Exercise instructions: A verbatim reproduction of the lines below, from the line containing "- Tiếp theo" through the line containing "điển hình như", both ends included, is the whole required output.

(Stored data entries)
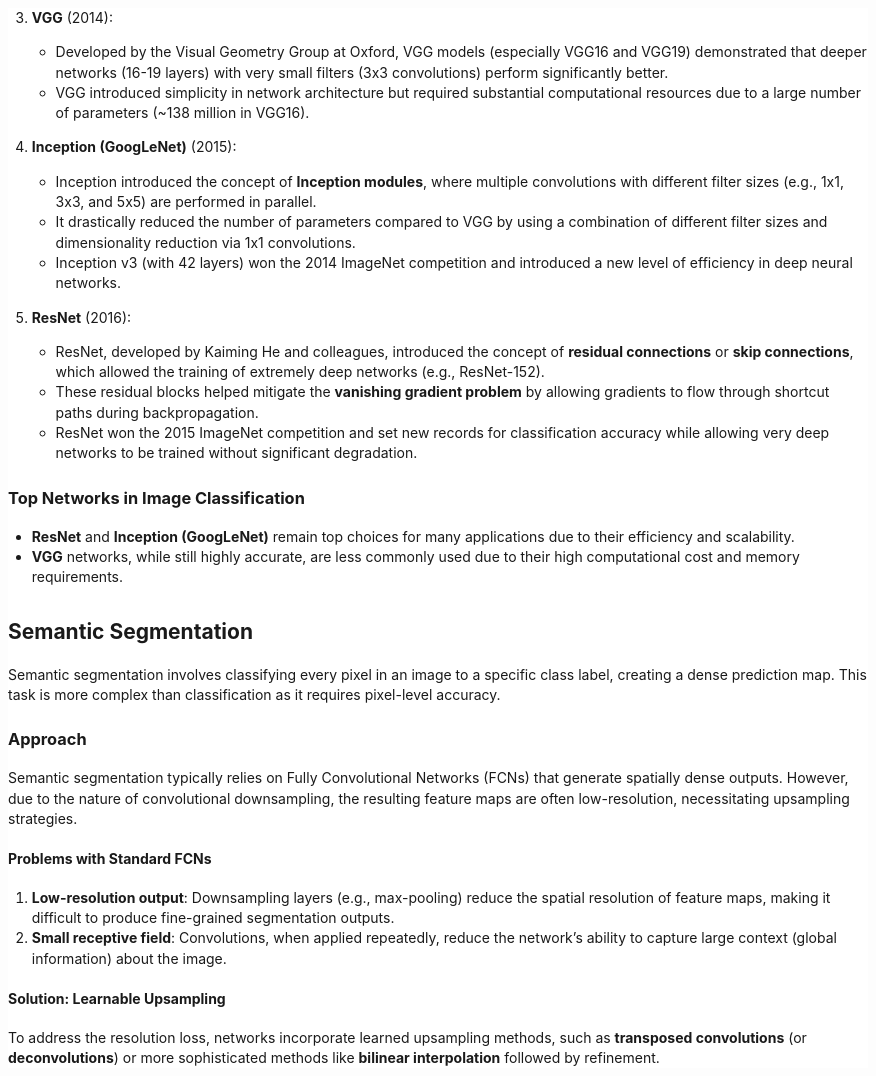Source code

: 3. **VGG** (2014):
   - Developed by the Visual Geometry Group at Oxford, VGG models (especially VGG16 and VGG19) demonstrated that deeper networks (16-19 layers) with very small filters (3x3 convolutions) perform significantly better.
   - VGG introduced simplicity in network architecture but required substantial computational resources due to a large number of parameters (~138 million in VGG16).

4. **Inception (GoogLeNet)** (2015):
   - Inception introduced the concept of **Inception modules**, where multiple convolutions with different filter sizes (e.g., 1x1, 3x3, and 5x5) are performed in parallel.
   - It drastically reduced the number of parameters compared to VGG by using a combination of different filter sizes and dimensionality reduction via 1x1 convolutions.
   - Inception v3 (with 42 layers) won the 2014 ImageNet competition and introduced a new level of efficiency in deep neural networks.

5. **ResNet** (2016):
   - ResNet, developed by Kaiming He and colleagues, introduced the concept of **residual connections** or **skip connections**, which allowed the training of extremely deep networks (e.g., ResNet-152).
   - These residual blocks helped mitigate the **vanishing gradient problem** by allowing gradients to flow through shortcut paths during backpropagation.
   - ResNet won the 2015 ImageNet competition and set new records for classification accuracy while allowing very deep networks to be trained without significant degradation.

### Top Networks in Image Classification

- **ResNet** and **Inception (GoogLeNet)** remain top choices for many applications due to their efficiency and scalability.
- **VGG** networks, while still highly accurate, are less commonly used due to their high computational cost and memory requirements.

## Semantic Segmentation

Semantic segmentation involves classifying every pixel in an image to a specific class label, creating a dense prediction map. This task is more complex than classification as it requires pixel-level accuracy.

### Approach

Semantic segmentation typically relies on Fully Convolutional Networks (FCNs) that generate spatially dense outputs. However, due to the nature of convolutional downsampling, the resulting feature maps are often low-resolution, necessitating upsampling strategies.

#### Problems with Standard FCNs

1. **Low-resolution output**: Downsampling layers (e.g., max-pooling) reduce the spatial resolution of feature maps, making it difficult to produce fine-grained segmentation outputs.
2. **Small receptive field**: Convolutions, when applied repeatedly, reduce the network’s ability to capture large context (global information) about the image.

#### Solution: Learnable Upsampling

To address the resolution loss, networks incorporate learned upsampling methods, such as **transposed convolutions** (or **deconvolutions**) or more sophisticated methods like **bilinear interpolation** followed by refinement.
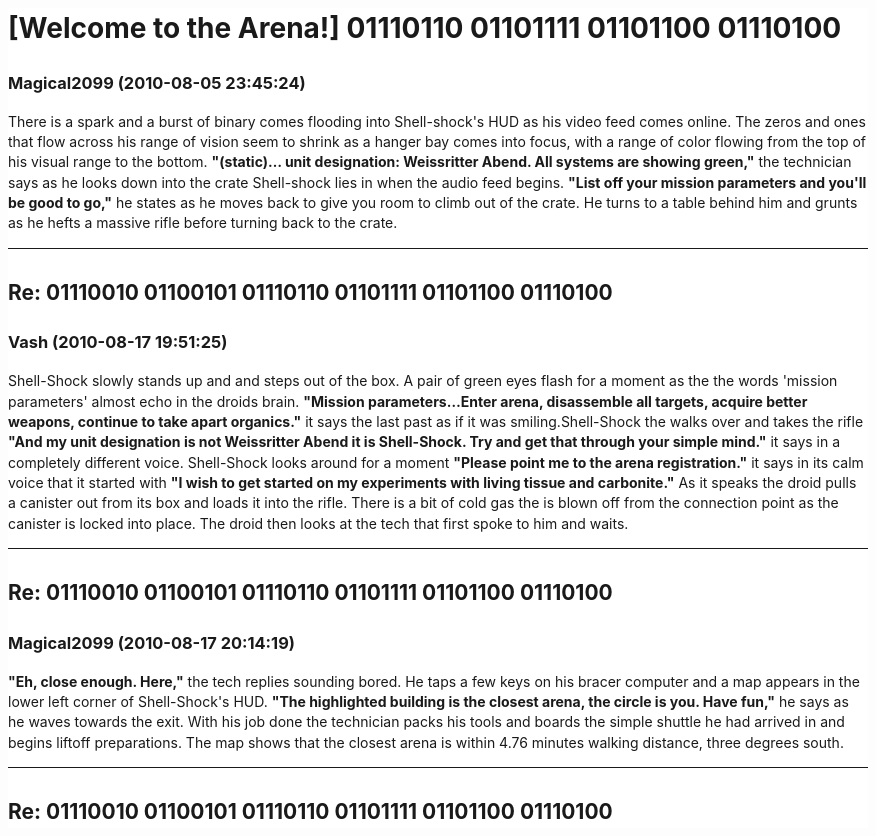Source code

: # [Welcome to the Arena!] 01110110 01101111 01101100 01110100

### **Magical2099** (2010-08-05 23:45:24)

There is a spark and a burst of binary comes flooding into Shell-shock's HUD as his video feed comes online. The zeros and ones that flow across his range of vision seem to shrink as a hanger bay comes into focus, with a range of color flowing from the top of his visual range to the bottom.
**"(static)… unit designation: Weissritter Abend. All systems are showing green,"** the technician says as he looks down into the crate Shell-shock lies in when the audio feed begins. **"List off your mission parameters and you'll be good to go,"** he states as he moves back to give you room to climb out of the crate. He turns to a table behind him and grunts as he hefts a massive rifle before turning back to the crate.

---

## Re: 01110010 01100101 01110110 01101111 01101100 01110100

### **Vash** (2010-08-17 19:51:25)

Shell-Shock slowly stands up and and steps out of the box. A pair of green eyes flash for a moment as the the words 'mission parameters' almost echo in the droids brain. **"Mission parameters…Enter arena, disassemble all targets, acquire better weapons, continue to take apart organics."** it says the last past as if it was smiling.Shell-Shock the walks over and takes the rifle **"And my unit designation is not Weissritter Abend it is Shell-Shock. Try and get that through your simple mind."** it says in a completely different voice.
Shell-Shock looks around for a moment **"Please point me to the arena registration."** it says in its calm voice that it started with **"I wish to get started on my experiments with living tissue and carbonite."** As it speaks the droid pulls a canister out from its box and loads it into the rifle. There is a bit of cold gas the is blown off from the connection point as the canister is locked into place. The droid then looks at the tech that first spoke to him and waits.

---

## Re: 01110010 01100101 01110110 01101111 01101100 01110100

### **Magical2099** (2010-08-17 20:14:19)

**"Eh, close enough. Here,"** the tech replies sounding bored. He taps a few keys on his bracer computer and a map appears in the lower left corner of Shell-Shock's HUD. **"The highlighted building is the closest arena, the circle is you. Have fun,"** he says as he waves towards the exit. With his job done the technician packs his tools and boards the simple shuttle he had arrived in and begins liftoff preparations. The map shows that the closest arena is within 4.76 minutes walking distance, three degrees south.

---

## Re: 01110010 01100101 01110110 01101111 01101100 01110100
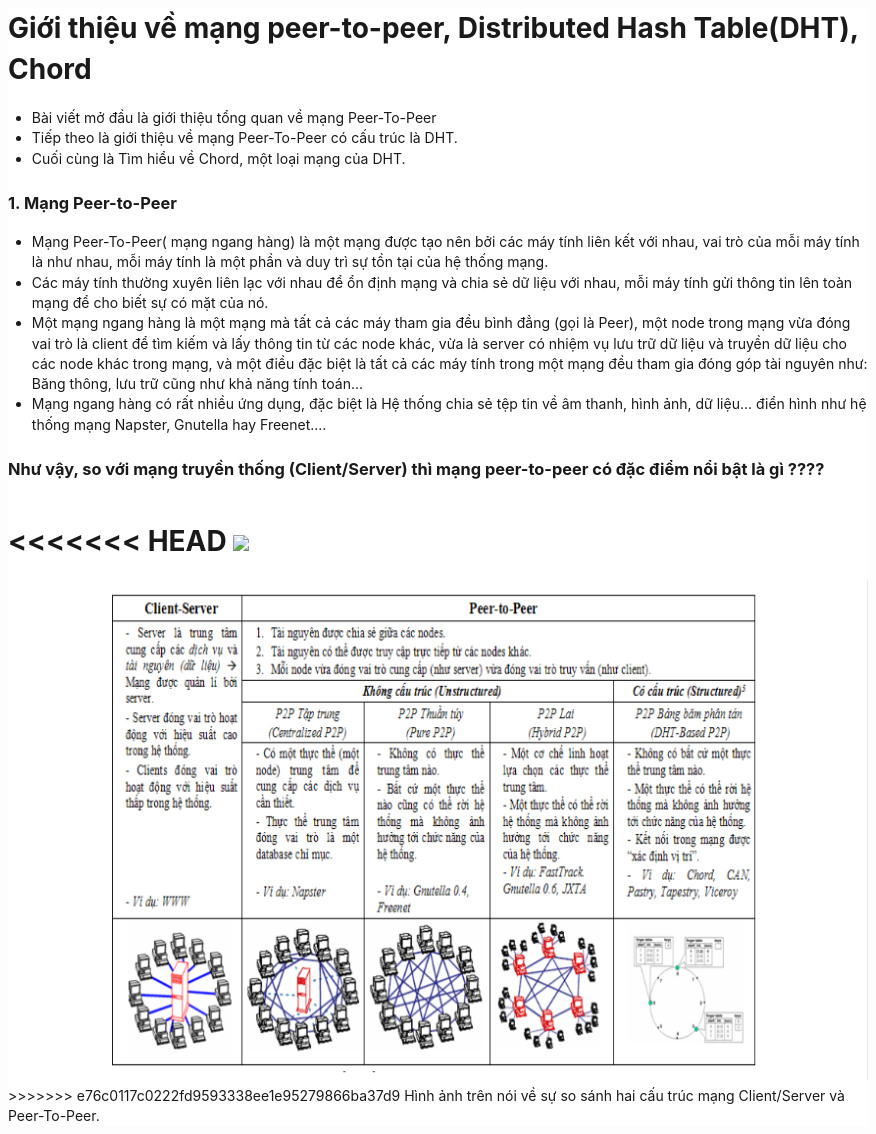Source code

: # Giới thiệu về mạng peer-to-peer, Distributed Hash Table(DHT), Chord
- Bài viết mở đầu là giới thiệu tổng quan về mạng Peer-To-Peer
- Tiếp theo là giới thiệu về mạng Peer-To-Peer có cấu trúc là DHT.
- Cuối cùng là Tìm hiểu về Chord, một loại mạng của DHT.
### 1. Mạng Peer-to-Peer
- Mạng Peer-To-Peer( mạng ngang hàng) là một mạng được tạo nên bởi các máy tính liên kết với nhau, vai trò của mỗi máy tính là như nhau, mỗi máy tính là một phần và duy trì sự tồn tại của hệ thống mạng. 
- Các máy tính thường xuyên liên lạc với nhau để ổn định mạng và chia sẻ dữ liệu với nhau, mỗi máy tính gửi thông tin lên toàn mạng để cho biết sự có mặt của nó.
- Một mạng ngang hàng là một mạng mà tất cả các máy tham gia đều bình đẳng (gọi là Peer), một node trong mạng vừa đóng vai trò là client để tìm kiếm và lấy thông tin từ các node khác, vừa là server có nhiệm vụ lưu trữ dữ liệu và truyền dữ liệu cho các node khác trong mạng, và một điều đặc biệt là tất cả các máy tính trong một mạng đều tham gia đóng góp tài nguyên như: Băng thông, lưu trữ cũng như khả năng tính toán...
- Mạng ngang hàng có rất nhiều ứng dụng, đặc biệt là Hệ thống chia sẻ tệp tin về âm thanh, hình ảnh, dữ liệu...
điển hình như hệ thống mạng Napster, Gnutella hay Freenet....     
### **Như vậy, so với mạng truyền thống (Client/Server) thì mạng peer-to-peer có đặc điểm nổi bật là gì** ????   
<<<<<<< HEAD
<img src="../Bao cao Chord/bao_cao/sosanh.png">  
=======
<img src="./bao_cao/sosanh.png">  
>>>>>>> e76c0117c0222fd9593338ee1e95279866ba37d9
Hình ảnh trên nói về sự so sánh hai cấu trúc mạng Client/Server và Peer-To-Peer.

Solution to the problem:
- Tiếp theo là giới thiệu về mạng Peer-To-Peer có cấu trúc là DHT.
- Cuối cùng là Tìm hiểu về Chord, một loại mạng của DHT.
### 1. Mạng Peer-to-Peer
- Mạng Peer-To-Peer( mạng ngang hàng) là một mạng được tạo nên bởi các máy tính liên kết với nhau, vai trò của mỗi máy tính là như nhau, mỗi máy tính là một phần và duy trì sự tồn tại của hệ thống mạng. 
- Các máy tính thường xuyên liên lạc với nhau để ổn định mạng và chia sẻ dữ liệu với nhau, mỗi máy tính gửi thông tin lên toàn mạng để cho biết sự có mặt của nó.
- Một mạng ngang hàng là một mạng mà tất cả các máy tham gia đều bình đẳng (gọi là Peer), một node trong mạng vừa đóng vai trò là client để tìm kiếm và lấy thông tin từ các node khác, vừa là server có nhiệm vụ lưu trữ dữ liệu và truyền dữ liệu cho các node khác trong mạng, và một điều đặc biệt là tất cả các máy tính trong một mạng đều tham gia đóng góp tài nguyên như: Băng thông, lưu trữ cũng như khả năng tính toán...
- Mạng ngang hàng có rất nhiều ứng dụng, đặc biệt là Hệ thống chia sẻ tệp tin về âm thanh, hình ảnh, dữ liệu...
điển hình như hệ thống mạng Napster, Gnutella hay Freenet....     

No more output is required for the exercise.